• [Exercise directions]
In full and without change, repeat the records shown below.
Supplied entries below:
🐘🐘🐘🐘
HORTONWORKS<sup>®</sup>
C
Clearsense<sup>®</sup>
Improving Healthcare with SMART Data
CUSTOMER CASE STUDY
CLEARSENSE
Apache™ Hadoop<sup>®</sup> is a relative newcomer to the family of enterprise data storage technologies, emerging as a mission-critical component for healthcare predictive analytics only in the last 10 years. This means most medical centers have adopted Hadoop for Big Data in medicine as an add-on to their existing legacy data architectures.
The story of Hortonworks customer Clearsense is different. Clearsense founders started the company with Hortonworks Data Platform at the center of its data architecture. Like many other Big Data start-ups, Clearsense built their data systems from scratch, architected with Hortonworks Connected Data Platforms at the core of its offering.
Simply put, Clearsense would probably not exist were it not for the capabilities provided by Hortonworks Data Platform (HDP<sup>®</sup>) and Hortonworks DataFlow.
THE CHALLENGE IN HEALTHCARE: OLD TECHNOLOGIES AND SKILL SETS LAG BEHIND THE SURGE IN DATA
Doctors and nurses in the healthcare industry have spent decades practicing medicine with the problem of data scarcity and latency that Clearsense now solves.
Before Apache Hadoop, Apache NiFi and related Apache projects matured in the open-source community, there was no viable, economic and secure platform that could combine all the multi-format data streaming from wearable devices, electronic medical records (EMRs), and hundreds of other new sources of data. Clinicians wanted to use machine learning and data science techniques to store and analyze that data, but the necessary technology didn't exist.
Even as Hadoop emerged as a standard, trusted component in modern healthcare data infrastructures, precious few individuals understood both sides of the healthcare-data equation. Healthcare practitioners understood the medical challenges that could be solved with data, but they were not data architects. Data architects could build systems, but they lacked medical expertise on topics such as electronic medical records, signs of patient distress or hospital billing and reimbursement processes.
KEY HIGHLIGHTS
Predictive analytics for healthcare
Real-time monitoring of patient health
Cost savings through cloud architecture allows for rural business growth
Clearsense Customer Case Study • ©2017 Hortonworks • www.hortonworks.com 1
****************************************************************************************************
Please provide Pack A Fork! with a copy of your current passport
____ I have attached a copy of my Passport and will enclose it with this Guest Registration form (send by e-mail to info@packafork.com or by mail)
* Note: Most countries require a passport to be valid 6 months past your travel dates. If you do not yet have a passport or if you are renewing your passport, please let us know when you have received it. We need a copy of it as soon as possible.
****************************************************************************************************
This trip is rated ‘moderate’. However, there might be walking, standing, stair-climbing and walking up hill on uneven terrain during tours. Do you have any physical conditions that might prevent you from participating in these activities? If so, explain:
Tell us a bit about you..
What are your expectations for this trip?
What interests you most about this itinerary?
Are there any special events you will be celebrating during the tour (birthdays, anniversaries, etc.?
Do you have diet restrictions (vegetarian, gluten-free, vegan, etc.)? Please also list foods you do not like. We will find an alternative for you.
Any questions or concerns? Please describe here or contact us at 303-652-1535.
End of Supplied entries.
• [Solution to this exercise]
🐘🐘🐘🐘
HORTONWORKS<sup>®</sup>
C
Clearsense<sup>®</sup>
Improving Healthcare with SMART Data
CUSTOMER CASE STUDY
CLEARSENSE
Apache™ Hadoop<sup>®</sup> is a relative newcomer to the family of enterprise data storage technologies, emerging as a mission-critical component for healthcare predictive analytics only in the last 10 years. This means most medical centers have adopted Hadoop for Big Data in medicine as an add-on to their existing legacy data architectures.
The story of Hortonworks customer Clearsense is different. Clearsense founders started the company with Hortonworks Data Platform at the center of its data architecture. Like many other Big Data start-ups, Clearsense built their data systems from scratch, architected with Hortonworks Connected Data Platforms at the core of its offering.
Simply put, Clearsense would probably not exist were it not for the capabilities provided by Hortonworks Data Platform (HDP<sup>®</sup>) and Hortonworks DataFlow.
THE CHALLENGE IN HEALTHCARE: OLD TECHNOLOGIES AND SKILL SETS LAG BEHIND THE SURGE IN DATA
Doctors and nurses in the healthcare industry have spent decades practicing medicine with the problem of data scarcity and latency that Clearsense now solves.
Before Apache Hadoop, Apache NiFi and related Apache projects matured in the open-source community, there was no viable, economic and secure platform that could combine all the multi-format data streaming from wearable devices, electronic medical records (EMRs), and hundreds of other new sources of data. Clinicians wanted to use machine learning and data science techniques to store and analyze that data, but the necessary technology didn't exist.
Even as Hadoop emerged as a standard, trusted component in modern healthcare data infrastructures, precious few individuals understood both sides of the healthcare-data equation. Healthcare practitioners understood the medical challenges that could be solved with data, but they were not data architects. Data architects could build systems, but they lacked medical expertise on topics such as electronic medical records, signs of patient distress or hospital billing and reimbursement processes.
KEY HIGHLIGHTS
Predictive analytics for healthcare
Real-time monitoring of patient health
Cost savings through cloud architecture allows for rural business growth
Clearsense Customer Case Study • ©2017 Hortonworks • www.hortonworks.com 1
****************************************************************************************************
Please provide Pack A Fork! with a copy of your current passport
____ I have attached a copy of my Passport and will enclose it with this Guest Registration form (send by e-mail to info@packafork.com or by mail)
* Note: Most countries require a passport to be valid 6 months past your travel dates. If you do not yet have a passport or if you are renewing your passport, please let us know when you have received it. We need a copy of it as soon as possible.
****************************************************************************************************
This trip is rated ‘moderate’. However, there might be walking, standing, stair-climbing and walking up hill on uneven terrain during tours. Do you have any physical conditions that might prevent you from participating in these activities? If so, explain:
Tell us a bit about you..
What are your expectations for this trip?
What interests you most about this itinerary?
Are there any special events you will be celebrating during the tour (birthdays, anniversaries, etc.?
Do you have diet restrictions (vegetarian, gluten-free, vegan, etc.)? Please also list foods you do not like. We will find an alternative for you.
Any questions or concerns? Please describe here or contact us at 303-652-1535.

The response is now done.